Elsewhere in the garden, guests can explore the arboretum, which houses a sampling of Hawaii's vast array of trees, whereas the paved quarter-mile Rainbow Walk contains a cactus garden, perennial plants, and a wall of orchids. Adventurous young ones can attempt to navigate the world's second-largest permanently-planted maze, covering a space as large as a football field.

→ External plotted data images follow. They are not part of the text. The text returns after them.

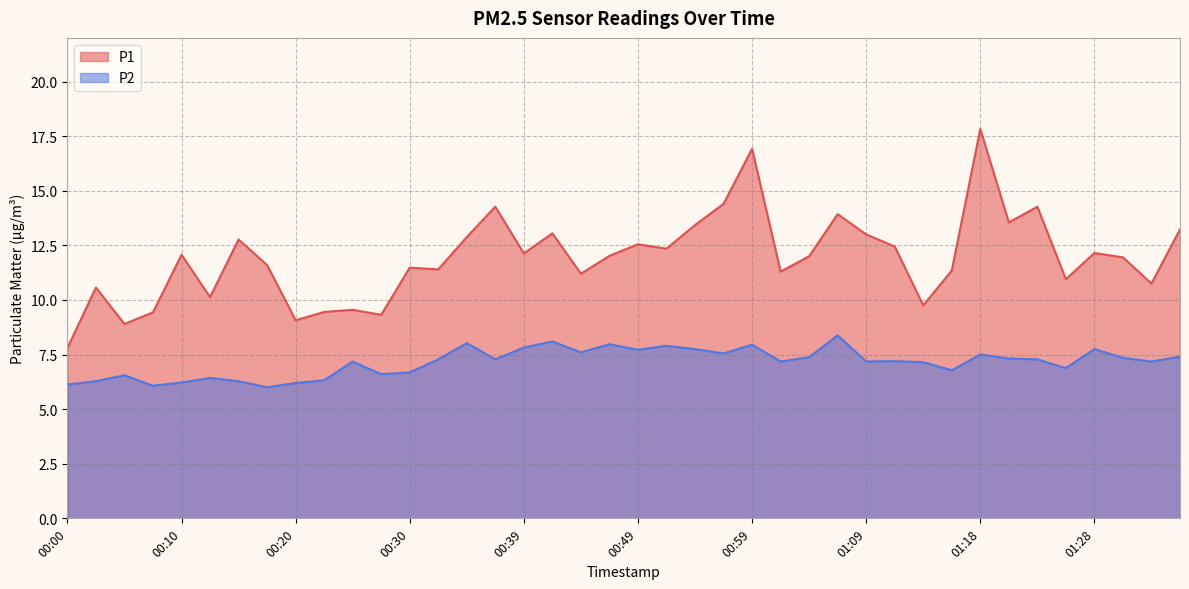

The value of P1 at 01:36 is 13.2. True or false?

True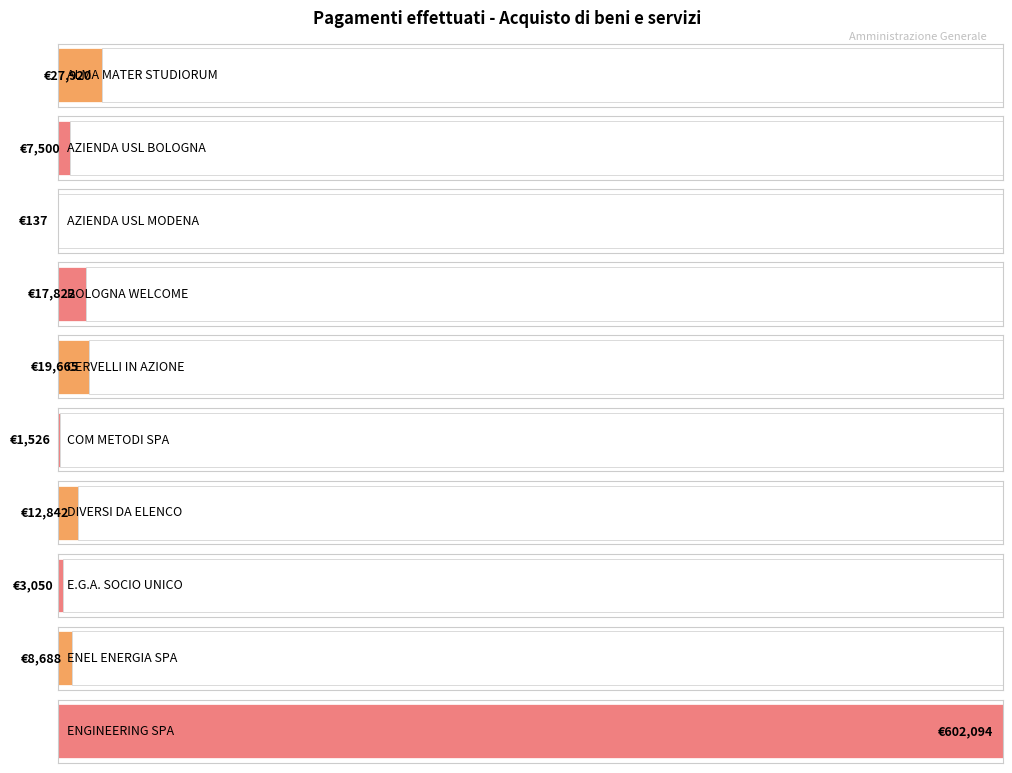

Which category has the highest value across all series?

ENGINEERING SPA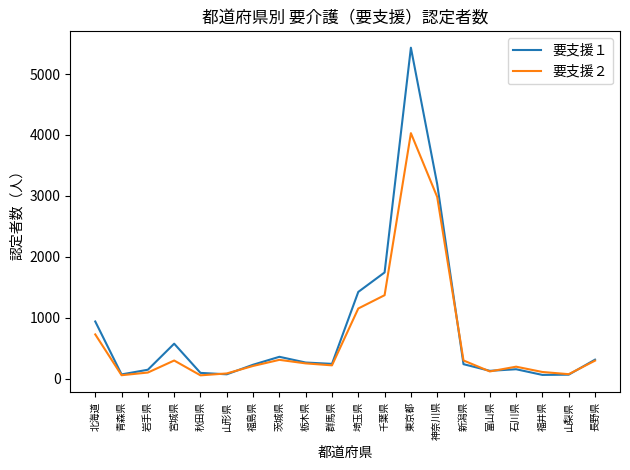

What is the minimum value shown in the chart?

59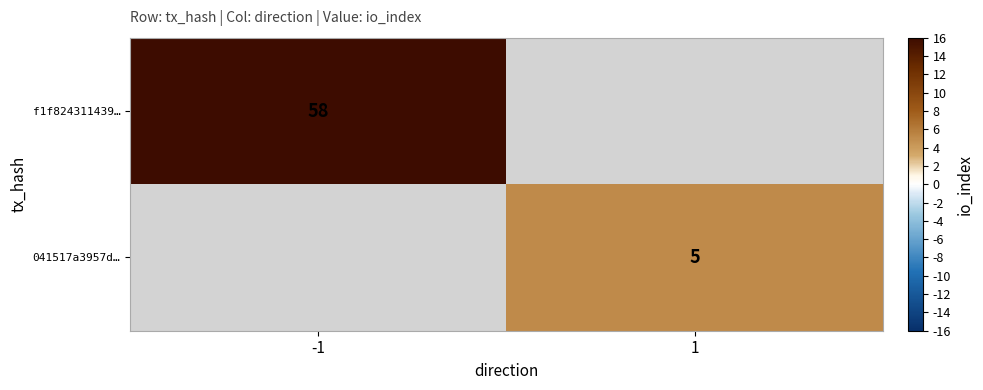

Is it true that 041517a3957d… equals 5 at 1?

True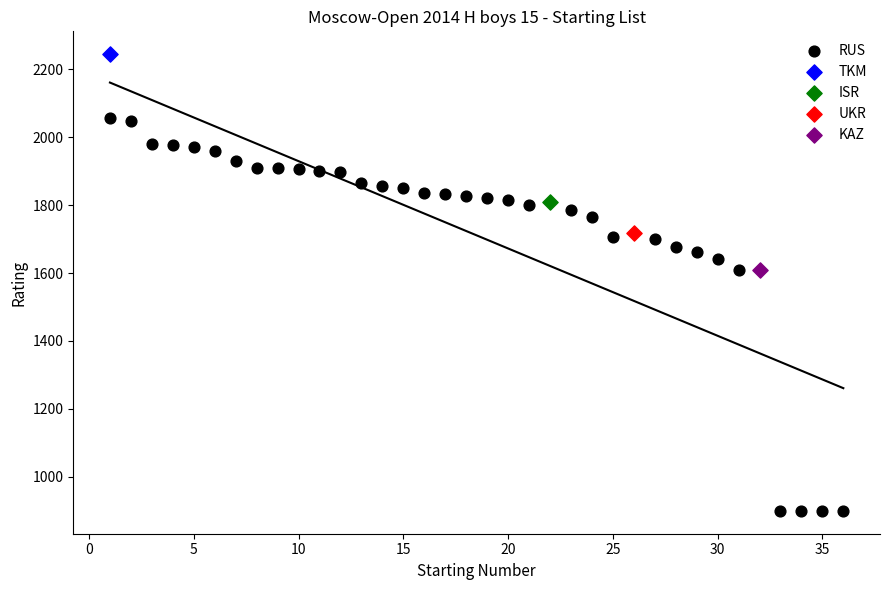

What are all the series names shown in the legend?

RUS, TKM, ISR, UKR, KAZ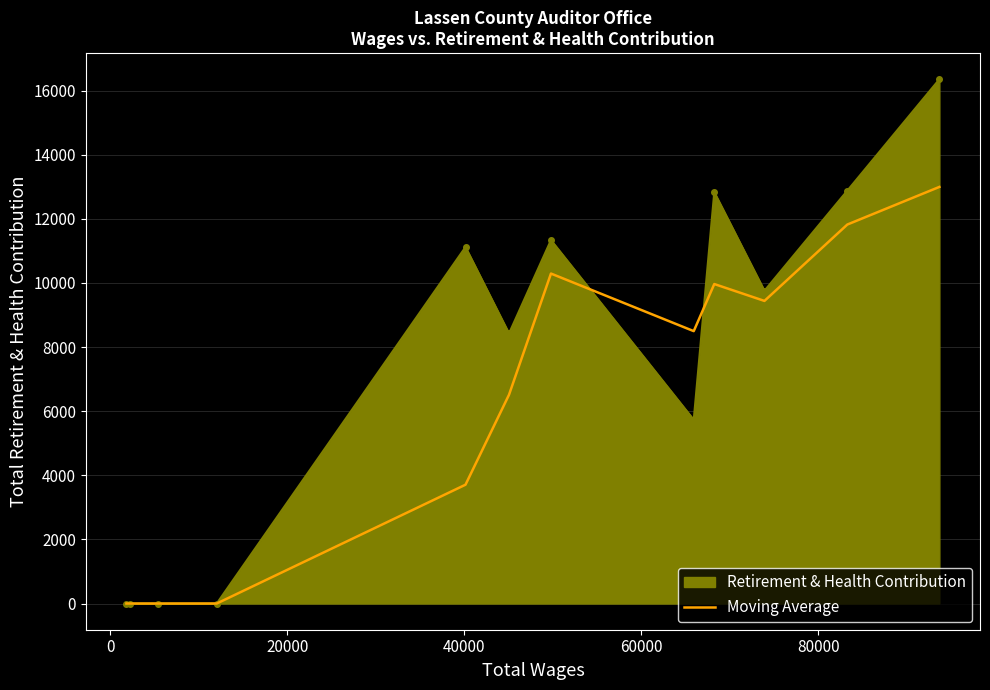

Which series has the largest total across all categories?

Retirement & Health Contribution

Windward Watersports, home to one of the only certified kiteboarding schools on Oahu and professional kiteboarder Jeff Tobias, feeds wave-hungry visitors a steady diet of water-sport thrills on kiteboards, sea kayaks, and surfboards. Beginners steam toward an off-shore sandbar to safely launch into a kiteboard lesson with a certified instructor on a two-way radio helping novices navigate the warm crystal waters and grasp the kiteboarding basics, such as how to set up a four-line inflatable kite, kite theory and the wind window, and how to ensure heirloom swimsuits remain in the family using the double-knot technique. Waterbugs wishing to explore the rolling spray via the self-guided kayak eco-tour will take in a host of native coral, birds, turtles, and if lucky, a glimpse of the rare endangered monk seal. Kayak rental also includes paddle, safety vest, and the combination to Davy Jones' locker.
Designed to recreate Hawaii's native volcanic rock and its thrilling climbs, a multitude of climbing surfaces erupt throughout Volcanic Rock Gym's 3,000 square feet. From 16 feet in the air, a large top-out boulder hangs over an expanse of traversing walls, campus boards, and safety mats. Traditionalists can scale a vertical wall with the reassurance of a physical anchor on the top-rope routes, and rebellious climbers and mountain-goat impersonators can attempt the crack-climbing walls and bouldering façades. In addition, curious spelunkers can explore the bouldering cave, negotiating its ceiling holds and stubborn bats to emerge back in the gym from a massive overhang. Climbing routes change every month to present new climbing challenges and dissuade cheaters from memorizing all the foothold nibs before testing their climbing prowess.
Sequestered between the rolling waves of the South Pacific and the primordial beauty of Kahana State Park’s rainforests, Kualoa Ranch is the Platonic ideal of paradise. There, experienced guides lead expeditions into 4,000 acres of serene valleys and hills, stopping by famed movie sites from Jurassic Park or LOST, peering into an 800-year-old fishpond, and stopping horses or ATVs so that explorers can soak up the expansive views of southern O'ahu. Even the ranch itself is magnificent. Pavilions serve as pristine settings for guests to celebrate or yell at the sunset, nestled at the bottom of lush green mountains and on the edge of cliffs that overlook the tranquil waters of Kane'ohe Bay. Across that glimmering surface, a private, white-sand beach where guests sunbathe and lounge rests among mangroves and hau trees.
Regardless of their exact coordinates, the Ranch’s visitors experience Kualoa's rich history firsthand. A prime example of the benefits of continued preservation, Kualoa has been everything from a family getaway to a World War II airstrip, but the owners have always sought to maintain the beauty that set it apart. The tradition continues today, as employees participate in community-work projects focused on restoration, taro planting, and fostering a sense of Hawaiian pride for every visitor.